[Dataset entries]:
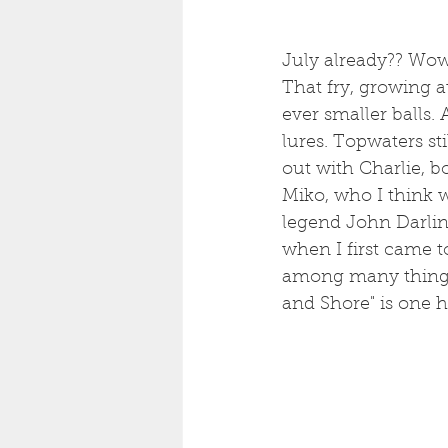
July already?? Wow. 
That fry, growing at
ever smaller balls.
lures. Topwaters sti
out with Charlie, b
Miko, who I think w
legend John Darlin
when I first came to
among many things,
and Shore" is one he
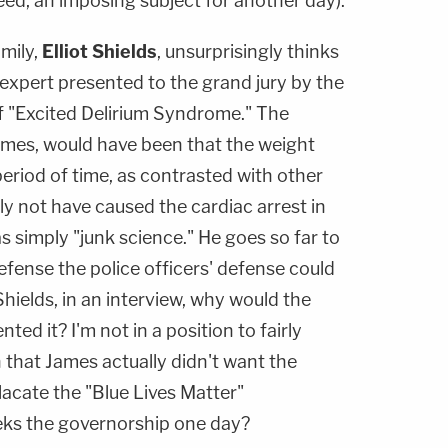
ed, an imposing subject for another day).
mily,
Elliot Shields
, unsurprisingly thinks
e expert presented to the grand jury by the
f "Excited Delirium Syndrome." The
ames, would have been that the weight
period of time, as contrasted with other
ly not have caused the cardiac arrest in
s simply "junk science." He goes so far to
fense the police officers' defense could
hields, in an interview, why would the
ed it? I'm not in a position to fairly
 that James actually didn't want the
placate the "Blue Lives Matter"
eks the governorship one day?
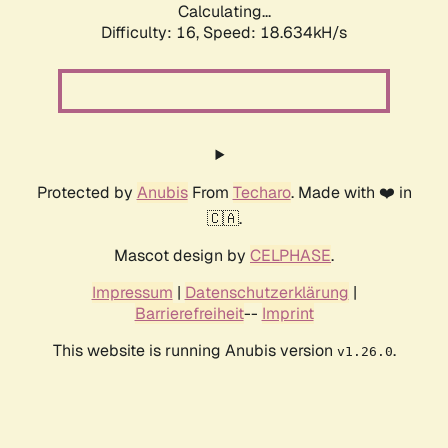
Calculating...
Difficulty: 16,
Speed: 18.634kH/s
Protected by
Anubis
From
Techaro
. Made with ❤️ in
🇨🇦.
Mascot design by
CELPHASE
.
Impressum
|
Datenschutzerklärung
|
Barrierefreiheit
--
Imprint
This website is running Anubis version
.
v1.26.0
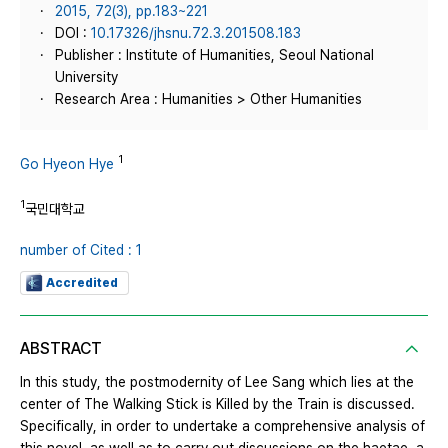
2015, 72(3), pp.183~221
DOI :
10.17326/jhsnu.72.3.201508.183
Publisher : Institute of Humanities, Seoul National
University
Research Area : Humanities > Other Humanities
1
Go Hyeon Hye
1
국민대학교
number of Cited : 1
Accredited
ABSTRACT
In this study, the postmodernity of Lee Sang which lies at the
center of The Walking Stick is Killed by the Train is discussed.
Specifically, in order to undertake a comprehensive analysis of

[PROBLEM TO WORK ON]:
The answer must be every line of the records that holds the string "with".

[SOLUTION]:
out with Charlie, b
period of time, as contrasted with other
. Made with ❤️ in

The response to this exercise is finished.